Task directions >> Could you repeat word for word only the lines from the one containing "index mcp: (193, 247)" to the last line of the data below?

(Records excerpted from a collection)
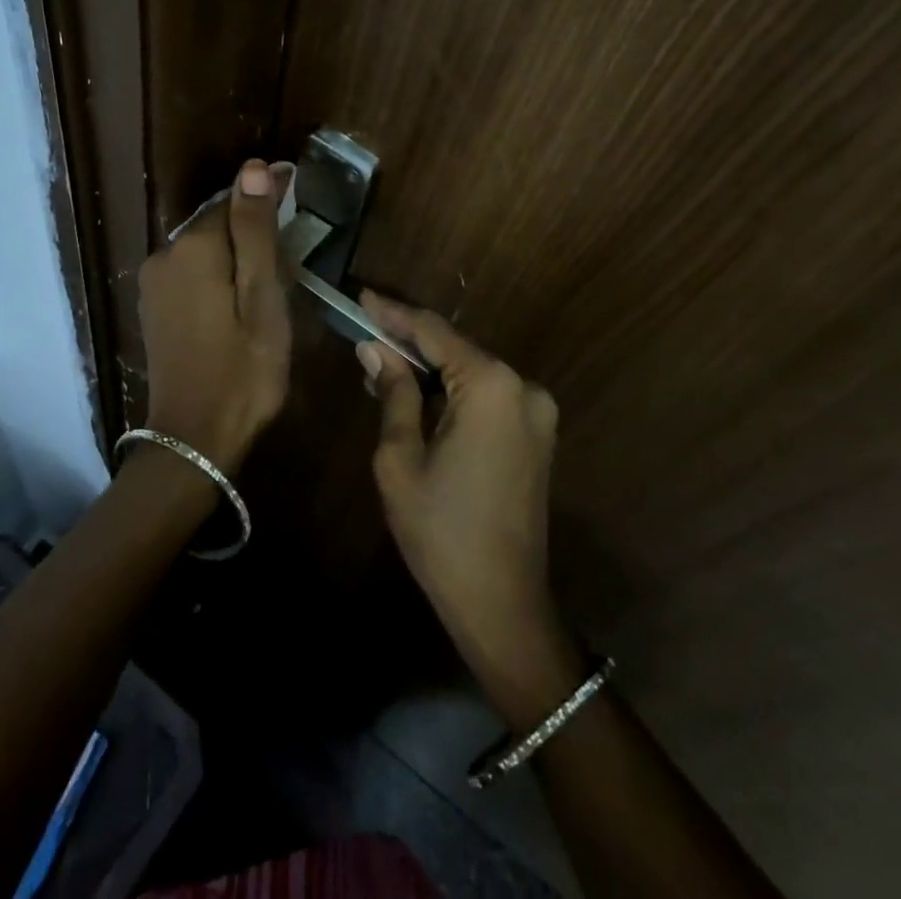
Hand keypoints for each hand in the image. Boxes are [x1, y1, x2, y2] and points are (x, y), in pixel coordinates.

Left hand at [137, 160, 291, 472]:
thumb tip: (255, 167)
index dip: (268, 193)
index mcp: (193, 247)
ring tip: (271, 261)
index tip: (298, 185)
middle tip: (292, 230)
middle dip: (250, 220)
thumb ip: (256, 231)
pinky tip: (237, 289)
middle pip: (215, 221)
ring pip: (202, 245)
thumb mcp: (262, 299)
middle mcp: (164, 254)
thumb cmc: (244, 370)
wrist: (194, 439)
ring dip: (234, 245)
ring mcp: (154, 283)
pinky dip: (216, 268)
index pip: (234, 198)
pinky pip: (189, 269)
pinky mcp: (153, 306)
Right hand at [361, 292, 567, 677]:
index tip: (361, 297)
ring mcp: (537, 411)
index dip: (393, 313)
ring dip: (431, 368)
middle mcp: (522, 386)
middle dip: (410, 342)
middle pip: (456, 349)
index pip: (433, 332)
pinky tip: (421, 395)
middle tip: (365, 334)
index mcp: (490, 386)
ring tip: (385, 365)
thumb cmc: (440, 530)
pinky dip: (454, 391)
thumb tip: (375, 350)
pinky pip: (489, 396)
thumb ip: (394, 392)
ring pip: (472, 372)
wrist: (503, 603)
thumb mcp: (400, 457)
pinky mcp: (539, 434)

Reply >>
index mcp: (193, 247)
ring tip: (271, 261)
index tip: (298, 185)
middle tip: (292, 230)
middle dip: (250, 220)
thumb ip: (256, 231)
pinky tip: (237, 289)
middle pip: (215, 221)
ring pip: (202, 245)
thumb mcp: (262, 299)
middle mcp: (164, 254)
thumb cmc: (244, 370)
wrist: (194, 439)
ring dip: (234, 245)
ring mcp: (154, 283)
pinky dip: (216, 268)
index pip: (234, 198)
pinky pip: (189, 269)
pinky mcp: (153, 306)
Right hand at [361, 292, 567, 677]:
index tip: (361, 297)
ring mcp: (537, 411)
index dip: (393, 313)
ring dip: (431, 368)
middle mcp: (522, 386)
middle dip: (410, 342)
middle pip: (456, 349)
index pip: (433, 332)
pinky tip: (421, 395)
middle tip: (365, 334)
index mcp: (490, 386)
ring tip: (385, 365)
thumb cmc: (440, 530)
pinky dip: (454, 391)
thumb tip: (375, 350)
pinky pip: (489, 396)
thumb ip: (394, 392)
ring pip: (472, 372)
wrist: (503, 603)
thumb mcp: (400, 457)
pinky mcp: (539, 434)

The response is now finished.